== Work instructions ==
a) Transcribe the passage on top-cited high-energy physics papers word for word, starting with "A broad swath" and going on through "theories in d-dimensions.".
b) Write the next part of the passage on top-cited high-energy physics papers, picking up right after its last sentence.

··· Extract provided ···

In addition, most papers now have backward links to the papers that they cite and forward links to the papers citing them. These citation links provide a very effective means of searching the literature. In the past few years SPIRES-HEP has been automatically harvesting reference citations from eprints, creating a web of links that thoroughly indexes the literature.

As a by-product of this citation linkage, SPIRES-HEP can easily search out the papers most cited by publications in high-energy physics. The list of papers with the most citations in a given year provides a snapshot of the hottest topics that have engaged the attention of theorists and experimenters. For the past few years, SPIRES HEP has posted a scientific review of the year’s top-cited papers.

We have recently posted the “top-cited” lists for 2000. These materials include a list of the papers with more than 100 citations in the past year and a list of the papers with more than 1000 citations over the history of the SPIRES-HEP database.

So what are, by this measure, the hottest topics of 2000? Table 1 lists the top 10 cited papers and the number of citations of those papers in 2000. These papers represent major areas of activity that are discussed further in the review posted at the SPIRES Web site. The top-cited reference in high-energy physics is always the Review of Particle Properties. Below this in the list, the following areas are represented. (Papers appearing in the “top 10 cited list” are referred to by a number that indicates their position on the list.)

Maldacena’s duality

A broad swath of developments in string theory and related areas of mathematical physics has resulted from Maldacena’s 1997 paper (2), which propose a relation between supergravity and superstring theories in (d+1) dimensional anti-de Sitter space and supersymmetric Yang-Mills theories in d-dimensions.

Anti-de Sitter space, the homogeneous space of constant negative curvature, has a boundary in the sense that light signals propagate to space-like infinity in finite time. Maldacena proposed that, for a gravity theory living in the interior of the space, there would be a corresponding, and equivalent, scale-invariant quantum field theory living on the boundary. Subsequently, Witten (7), and Gubser, Klebanov and Polyakov (9), gave a precise relation between correlation functions in the boundary theory and S-Matrix elements for the gravity theory in the interior.

··· Supplied entries ···

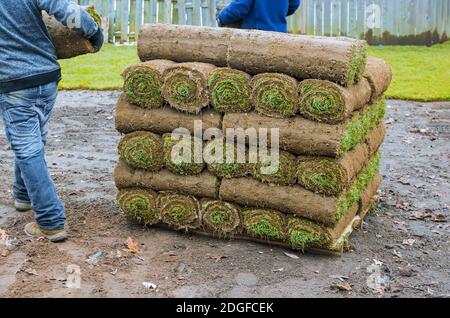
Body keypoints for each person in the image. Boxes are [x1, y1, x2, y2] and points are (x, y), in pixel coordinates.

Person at [0, 0, 103, 242]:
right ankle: (23, 195)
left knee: (26, 147)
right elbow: (65, 9)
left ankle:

···

== Exercise results ==
a)
A broad swath of developments in string theory and related areas of mathematical physics has resulted from Maldacena’s 1997 paper (2), which propose a relation between supergravity and superstring theories in (d+1) dimensional anti-de Sitter space and supersymmetric Yang-Mills theories in d-dimensions.

b)
These developments have led to many insights, illuminating both the properties of strongly coupled Yang-Mills theory and quantum gravity theories. It is remarkable that Maldacena’s paper has managed, in just three years, to accumulate more than 1600 citations and to vault to position 25 on the all-time citation list.

Extra space dimensions

Though string theory predicts the existence of seven extra space dimensions, these have conventionally been considered to be unobservably small and irrelevant to ordinary particle physics. However, the next three papers on the “top-cited” list involve theoretical models in which extra space dimensions play a direct role in particle physics and, in particular, explain the mass scale of the Higgs boson. Randall and Sundrum (3, 4) have proposed two different scenarios in which our four-dimensional universe is a flat, three-dimensional surface in anti-de Sitter space.

Arkani-Hamed, Dimopoulos and Dvali (5) have proposed a scenario in which our universe is a surface in a large, flat space-time, the size of which may approach the millimetre scale. Further consequences of this model are developed in paper 10. Both of the models 4 and 5 will have crucial tests at CERN’s LHC collider, which may give direct experimental evidence for the presence of new space dimensions (Discovering new dimensions at LHC).

Non-commutative field theory

Many ideas about quantum gravity lead to the idea that space-time co-ordinates are non-commuting operators. Non-commutative Yang-Mills theory, which was invented by Connes, gives a simple field theory model in which consequences of the possible non-commutativity of space can be studied. Paper 6, by Seiberg and Witten, explained the connection between Connes’ model and various compactifications of string theory, launching an intense investigation into non-commutative dynamics.

Neutrino physics

In experimental particle physics the most surprising development of the past few years has been the discovery by the Super-kamiokande collaboration of atmospheric neutrino oscillations (8). This experimental result indicates the presence of neutrino mass and large mixing among the lepton generations. It has led to many speculations on the origin of flavour mixing and to a new, intense level of experimentation on neutrino properties.

The complete list of the top 40 cited papers of 2000 and a more detailed scientific review can be found at the SLAC Web site. The site also includes a “top-cited” list for each eprint archive relevant to high-energy physics. In Table 2 the top-cited paper (exclusive of the Particle Data Group’s Review of Particle Properties) in each archive is shown.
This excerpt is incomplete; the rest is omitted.